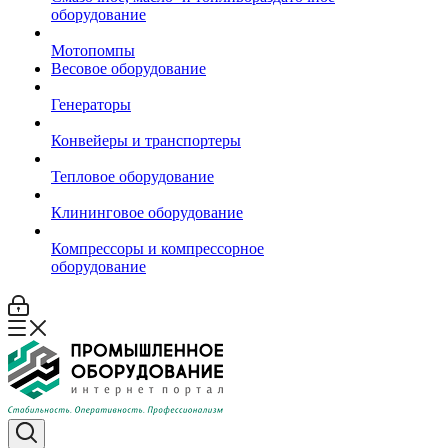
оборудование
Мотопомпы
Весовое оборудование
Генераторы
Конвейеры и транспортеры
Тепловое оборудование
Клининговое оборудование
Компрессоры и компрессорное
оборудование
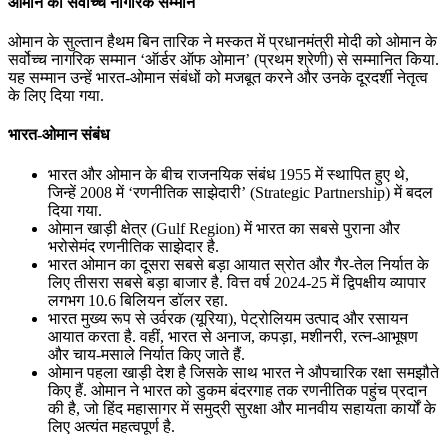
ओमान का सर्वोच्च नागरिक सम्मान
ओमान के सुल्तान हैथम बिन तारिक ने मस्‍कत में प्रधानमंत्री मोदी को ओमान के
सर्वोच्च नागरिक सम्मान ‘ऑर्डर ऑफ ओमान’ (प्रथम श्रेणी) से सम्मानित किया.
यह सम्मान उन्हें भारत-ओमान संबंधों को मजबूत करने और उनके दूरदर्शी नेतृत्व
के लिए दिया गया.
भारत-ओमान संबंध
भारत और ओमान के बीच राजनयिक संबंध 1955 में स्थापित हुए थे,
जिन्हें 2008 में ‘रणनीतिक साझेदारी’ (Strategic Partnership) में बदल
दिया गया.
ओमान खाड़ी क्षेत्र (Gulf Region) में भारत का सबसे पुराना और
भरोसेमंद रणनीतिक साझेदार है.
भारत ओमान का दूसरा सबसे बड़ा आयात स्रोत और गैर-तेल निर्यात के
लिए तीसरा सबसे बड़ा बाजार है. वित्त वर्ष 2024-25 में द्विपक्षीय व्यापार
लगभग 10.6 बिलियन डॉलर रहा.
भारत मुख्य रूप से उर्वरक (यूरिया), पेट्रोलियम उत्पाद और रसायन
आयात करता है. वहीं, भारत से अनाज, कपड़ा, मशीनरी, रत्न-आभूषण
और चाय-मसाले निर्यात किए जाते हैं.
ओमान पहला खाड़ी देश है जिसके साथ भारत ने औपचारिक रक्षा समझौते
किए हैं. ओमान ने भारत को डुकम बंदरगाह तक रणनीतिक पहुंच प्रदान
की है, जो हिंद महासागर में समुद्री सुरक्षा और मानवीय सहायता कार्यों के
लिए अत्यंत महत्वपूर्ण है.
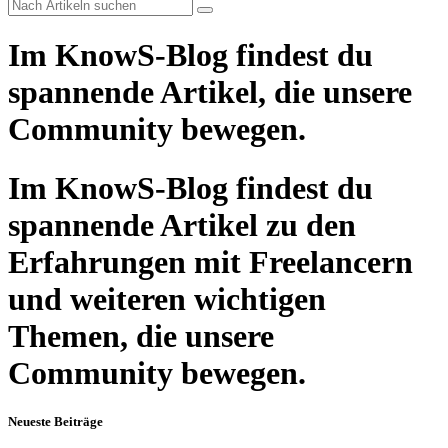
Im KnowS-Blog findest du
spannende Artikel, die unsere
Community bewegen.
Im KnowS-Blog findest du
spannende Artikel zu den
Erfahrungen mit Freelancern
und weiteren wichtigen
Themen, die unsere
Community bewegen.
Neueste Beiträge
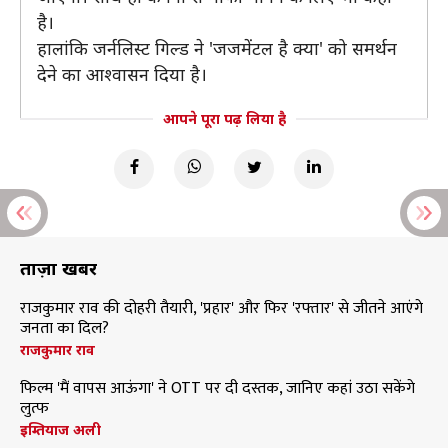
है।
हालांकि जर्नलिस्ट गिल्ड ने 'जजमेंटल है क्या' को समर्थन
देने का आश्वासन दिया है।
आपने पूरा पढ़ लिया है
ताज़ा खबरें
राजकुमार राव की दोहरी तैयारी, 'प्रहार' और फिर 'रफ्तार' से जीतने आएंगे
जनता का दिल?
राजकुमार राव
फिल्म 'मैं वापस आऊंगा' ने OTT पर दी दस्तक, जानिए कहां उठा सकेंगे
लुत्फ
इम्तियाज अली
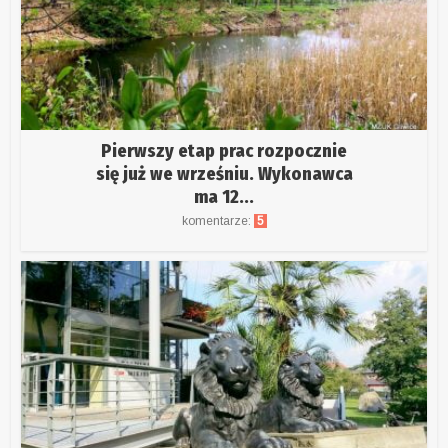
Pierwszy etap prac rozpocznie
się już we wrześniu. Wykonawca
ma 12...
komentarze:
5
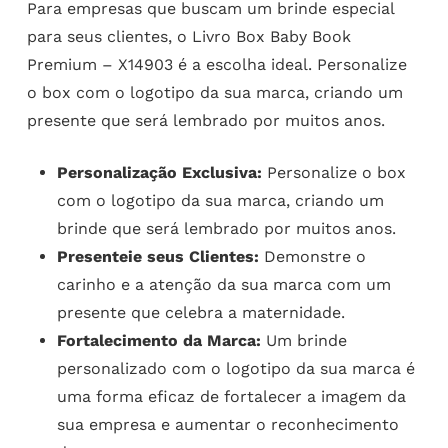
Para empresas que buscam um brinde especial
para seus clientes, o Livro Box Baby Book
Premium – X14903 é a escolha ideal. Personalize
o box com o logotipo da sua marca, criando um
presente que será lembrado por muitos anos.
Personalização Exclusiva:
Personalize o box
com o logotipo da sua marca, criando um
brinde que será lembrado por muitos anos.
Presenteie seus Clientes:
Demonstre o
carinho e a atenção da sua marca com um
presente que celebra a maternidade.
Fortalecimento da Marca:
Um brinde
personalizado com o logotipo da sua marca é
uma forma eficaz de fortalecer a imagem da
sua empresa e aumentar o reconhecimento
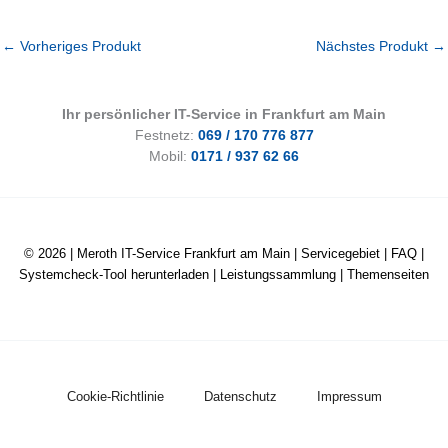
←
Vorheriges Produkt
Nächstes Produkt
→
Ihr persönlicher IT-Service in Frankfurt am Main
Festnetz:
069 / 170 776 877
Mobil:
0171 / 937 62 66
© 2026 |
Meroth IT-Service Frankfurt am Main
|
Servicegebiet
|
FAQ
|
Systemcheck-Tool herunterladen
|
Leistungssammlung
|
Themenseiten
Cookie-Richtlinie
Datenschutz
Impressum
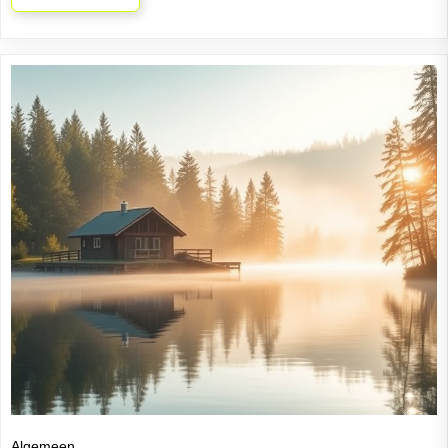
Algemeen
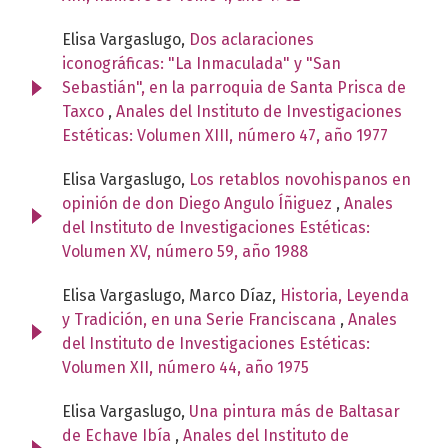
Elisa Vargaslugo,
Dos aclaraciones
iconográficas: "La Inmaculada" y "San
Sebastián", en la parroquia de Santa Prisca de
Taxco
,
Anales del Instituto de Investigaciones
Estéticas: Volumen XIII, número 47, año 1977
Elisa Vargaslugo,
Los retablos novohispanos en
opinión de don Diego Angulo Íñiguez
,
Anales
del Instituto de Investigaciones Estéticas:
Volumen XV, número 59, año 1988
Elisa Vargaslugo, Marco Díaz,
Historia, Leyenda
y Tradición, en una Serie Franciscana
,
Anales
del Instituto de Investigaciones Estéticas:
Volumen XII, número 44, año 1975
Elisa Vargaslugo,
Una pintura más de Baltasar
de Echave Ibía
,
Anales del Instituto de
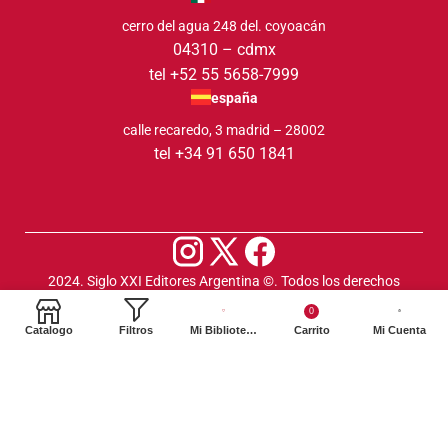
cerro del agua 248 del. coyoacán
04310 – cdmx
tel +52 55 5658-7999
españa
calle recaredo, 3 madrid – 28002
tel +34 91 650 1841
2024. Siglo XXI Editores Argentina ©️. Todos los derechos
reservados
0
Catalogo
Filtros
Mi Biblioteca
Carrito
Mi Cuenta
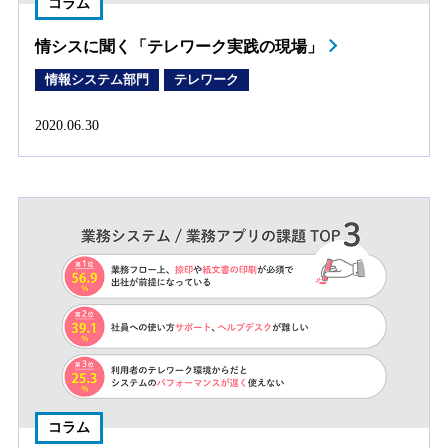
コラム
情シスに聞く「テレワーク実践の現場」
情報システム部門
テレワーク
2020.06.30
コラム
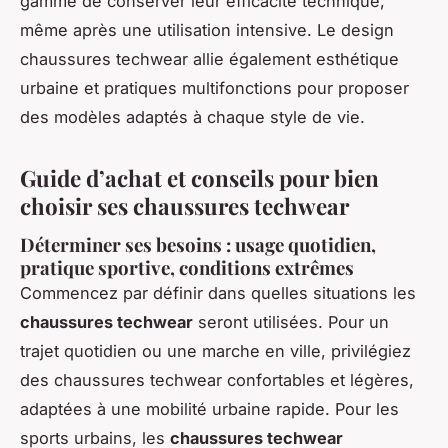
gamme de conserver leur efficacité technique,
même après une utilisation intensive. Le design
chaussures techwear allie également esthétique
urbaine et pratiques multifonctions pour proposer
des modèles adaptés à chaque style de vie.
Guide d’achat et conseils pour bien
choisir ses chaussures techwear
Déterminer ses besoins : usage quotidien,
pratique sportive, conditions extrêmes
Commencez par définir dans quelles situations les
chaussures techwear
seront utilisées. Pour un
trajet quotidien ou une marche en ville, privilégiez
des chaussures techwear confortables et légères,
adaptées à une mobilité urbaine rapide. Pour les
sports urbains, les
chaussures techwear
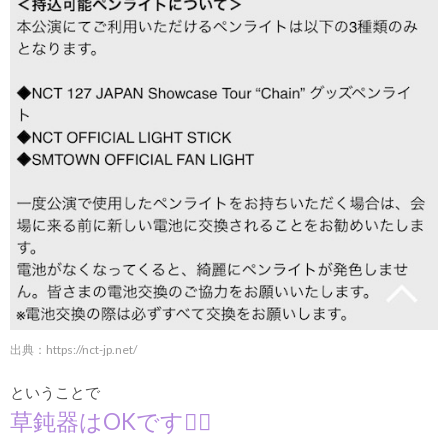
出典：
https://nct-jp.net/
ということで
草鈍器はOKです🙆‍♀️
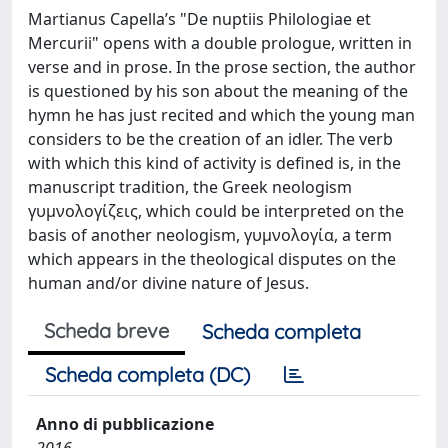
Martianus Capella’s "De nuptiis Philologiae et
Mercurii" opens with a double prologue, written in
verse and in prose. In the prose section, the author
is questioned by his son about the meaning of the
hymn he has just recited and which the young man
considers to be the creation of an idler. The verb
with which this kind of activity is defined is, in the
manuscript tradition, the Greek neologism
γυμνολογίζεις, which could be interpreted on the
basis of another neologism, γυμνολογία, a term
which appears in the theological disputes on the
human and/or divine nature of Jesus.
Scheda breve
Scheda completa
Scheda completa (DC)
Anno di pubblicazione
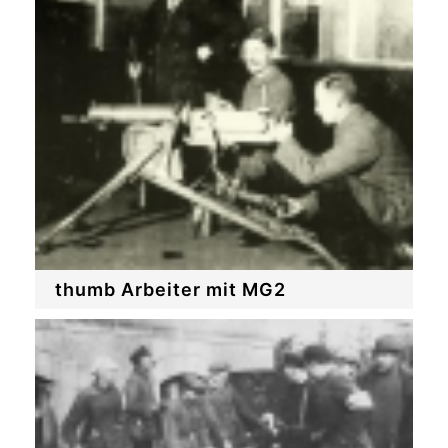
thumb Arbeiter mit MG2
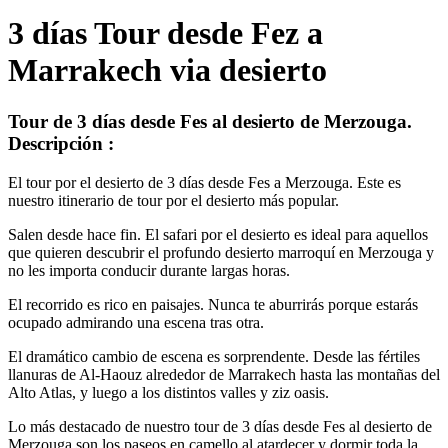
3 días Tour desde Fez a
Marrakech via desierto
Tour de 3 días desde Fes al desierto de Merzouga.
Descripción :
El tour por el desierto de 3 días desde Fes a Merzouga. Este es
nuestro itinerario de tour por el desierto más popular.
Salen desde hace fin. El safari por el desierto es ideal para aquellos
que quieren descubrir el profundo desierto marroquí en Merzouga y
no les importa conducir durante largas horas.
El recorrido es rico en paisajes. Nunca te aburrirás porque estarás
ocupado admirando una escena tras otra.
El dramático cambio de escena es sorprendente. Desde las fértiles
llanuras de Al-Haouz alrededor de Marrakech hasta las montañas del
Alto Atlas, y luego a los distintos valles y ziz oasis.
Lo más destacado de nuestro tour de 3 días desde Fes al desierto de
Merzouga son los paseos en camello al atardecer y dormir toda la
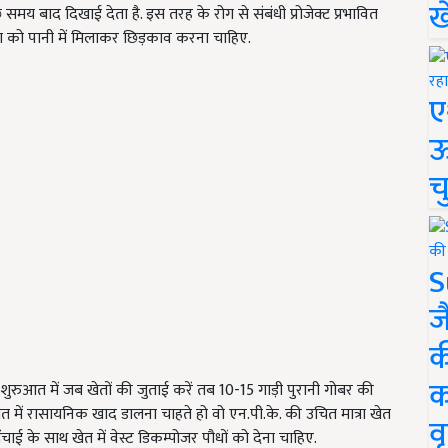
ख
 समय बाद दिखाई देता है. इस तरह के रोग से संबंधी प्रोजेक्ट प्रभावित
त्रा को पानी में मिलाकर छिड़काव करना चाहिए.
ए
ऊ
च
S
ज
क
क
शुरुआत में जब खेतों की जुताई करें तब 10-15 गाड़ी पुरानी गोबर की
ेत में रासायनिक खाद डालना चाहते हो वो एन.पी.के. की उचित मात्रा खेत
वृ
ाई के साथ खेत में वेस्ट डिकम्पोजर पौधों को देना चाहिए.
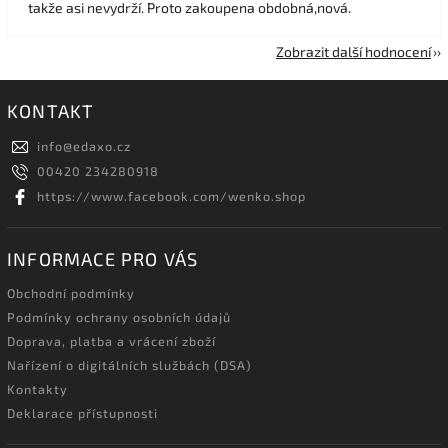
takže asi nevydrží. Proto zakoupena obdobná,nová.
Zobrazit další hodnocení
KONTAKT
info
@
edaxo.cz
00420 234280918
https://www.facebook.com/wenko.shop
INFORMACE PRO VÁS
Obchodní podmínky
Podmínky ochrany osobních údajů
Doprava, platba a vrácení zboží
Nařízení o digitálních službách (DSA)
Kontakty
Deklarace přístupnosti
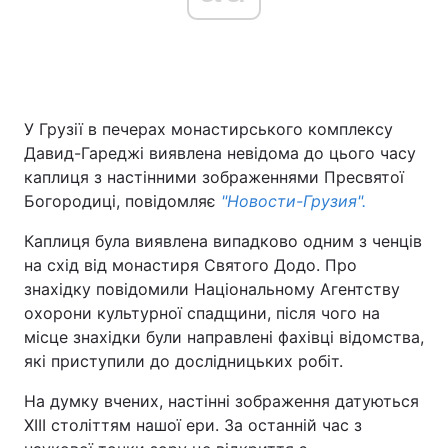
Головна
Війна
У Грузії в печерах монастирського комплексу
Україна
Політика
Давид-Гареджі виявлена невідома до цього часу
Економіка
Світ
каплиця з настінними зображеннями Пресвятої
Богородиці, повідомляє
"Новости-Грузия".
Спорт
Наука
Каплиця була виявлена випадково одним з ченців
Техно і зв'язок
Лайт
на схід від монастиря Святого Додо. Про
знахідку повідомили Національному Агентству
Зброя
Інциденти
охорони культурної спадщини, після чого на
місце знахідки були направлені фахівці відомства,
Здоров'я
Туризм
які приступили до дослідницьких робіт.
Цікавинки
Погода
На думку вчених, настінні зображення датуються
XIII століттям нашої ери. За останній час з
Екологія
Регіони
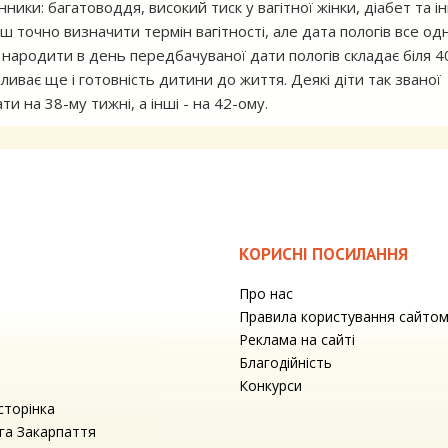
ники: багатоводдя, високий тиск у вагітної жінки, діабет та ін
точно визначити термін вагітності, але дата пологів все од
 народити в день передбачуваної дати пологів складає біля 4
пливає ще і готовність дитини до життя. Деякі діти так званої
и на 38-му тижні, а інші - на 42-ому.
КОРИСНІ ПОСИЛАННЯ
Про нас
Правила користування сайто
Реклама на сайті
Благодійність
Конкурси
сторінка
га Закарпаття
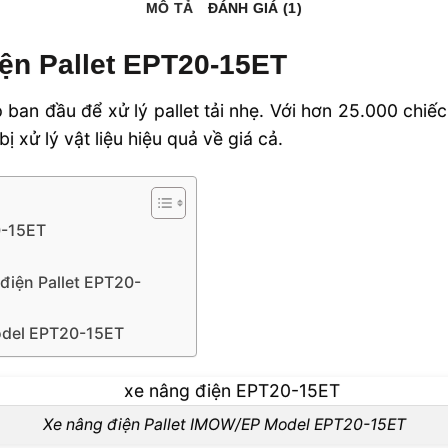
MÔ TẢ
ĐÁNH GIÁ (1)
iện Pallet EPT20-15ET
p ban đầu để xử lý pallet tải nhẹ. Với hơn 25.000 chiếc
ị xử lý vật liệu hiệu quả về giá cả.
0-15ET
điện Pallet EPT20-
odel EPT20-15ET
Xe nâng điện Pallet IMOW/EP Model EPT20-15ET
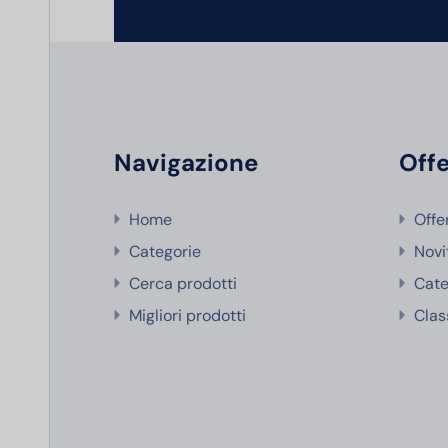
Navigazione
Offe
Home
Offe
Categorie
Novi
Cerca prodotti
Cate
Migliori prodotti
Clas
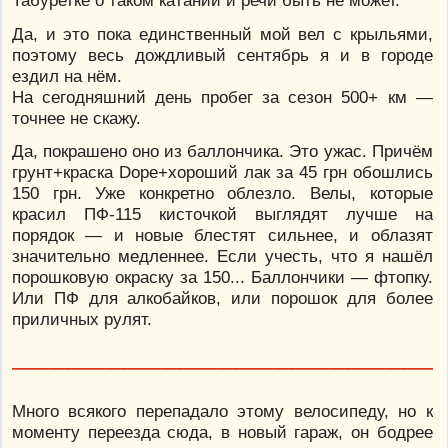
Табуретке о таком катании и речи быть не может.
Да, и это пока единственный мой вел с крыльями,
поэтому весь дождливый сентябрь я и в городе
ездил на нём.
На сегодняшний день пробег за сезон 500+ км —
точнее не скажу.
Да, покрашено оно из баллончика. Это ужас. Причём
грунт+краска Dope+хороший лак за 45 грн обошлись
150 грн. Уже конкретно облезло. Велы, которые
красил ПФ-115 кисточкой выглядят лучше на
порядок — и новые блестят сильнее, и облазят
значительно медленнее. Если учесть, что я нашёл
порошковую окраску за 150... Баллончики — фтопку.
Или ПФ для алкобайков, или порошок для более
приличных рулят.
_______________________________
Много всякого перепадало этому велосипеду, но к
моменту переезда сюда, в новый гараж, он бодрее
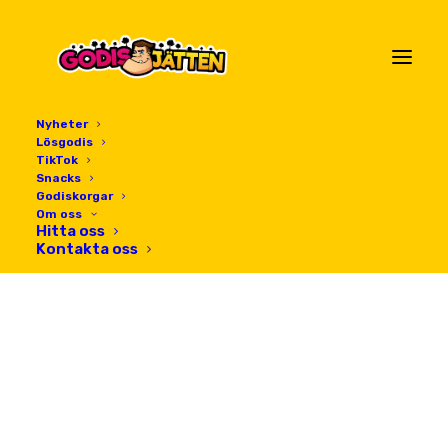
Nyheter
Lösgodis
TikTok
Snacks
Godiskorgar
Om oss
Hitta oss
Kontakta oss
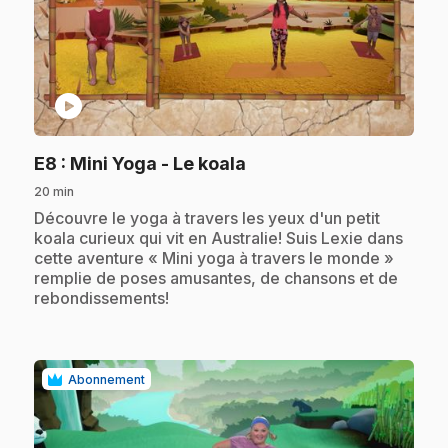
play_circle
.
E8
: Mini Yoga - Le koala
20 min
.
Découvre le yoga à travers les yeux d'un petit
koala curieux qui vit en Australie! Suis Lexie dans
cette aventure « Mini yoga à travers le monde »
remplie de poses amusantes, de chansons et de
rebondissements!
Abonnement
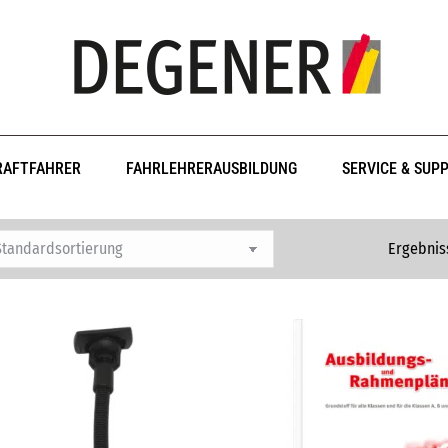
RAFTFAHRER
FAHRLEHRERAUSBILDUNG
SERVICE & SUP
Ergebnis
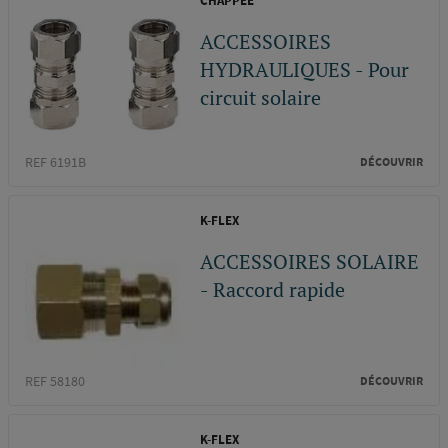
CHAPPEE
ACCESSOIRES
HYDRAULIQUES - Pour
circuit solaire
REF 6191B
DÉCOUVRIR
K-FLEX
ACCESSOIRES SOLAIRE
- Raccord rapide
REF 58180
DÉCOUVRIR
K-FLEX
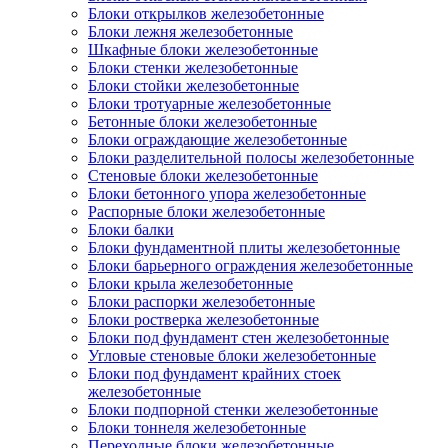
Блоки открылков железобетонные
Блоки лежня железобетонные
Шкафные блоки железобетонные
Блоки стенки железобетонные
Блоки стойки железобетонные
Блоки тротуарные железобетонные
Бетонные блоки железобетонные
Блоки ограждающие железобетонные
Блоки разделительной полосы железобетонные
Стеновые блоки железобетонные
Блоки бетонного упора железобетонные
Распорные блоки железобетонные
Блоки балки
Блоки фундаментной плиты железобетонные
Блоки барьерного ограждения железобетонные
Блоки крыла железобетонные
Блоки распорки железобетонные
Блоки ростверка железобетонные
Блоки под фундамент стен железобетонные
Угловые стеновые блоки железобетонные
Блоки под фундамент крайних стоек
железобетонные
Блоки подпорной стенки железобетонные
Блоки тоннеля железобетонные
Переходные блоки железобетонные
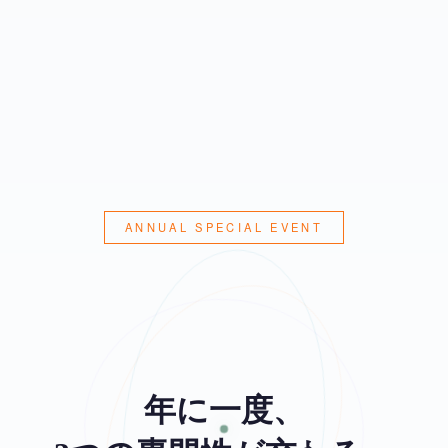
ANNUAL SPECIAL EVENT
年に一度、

================================

■ **Instructions to follow**
Filter the material above down to the lines that hold the word "điện".

■ **Response box**
điện Pallet EPT20-
Xe nâng điện Pallet IMOW/EP Model EPT20-15ET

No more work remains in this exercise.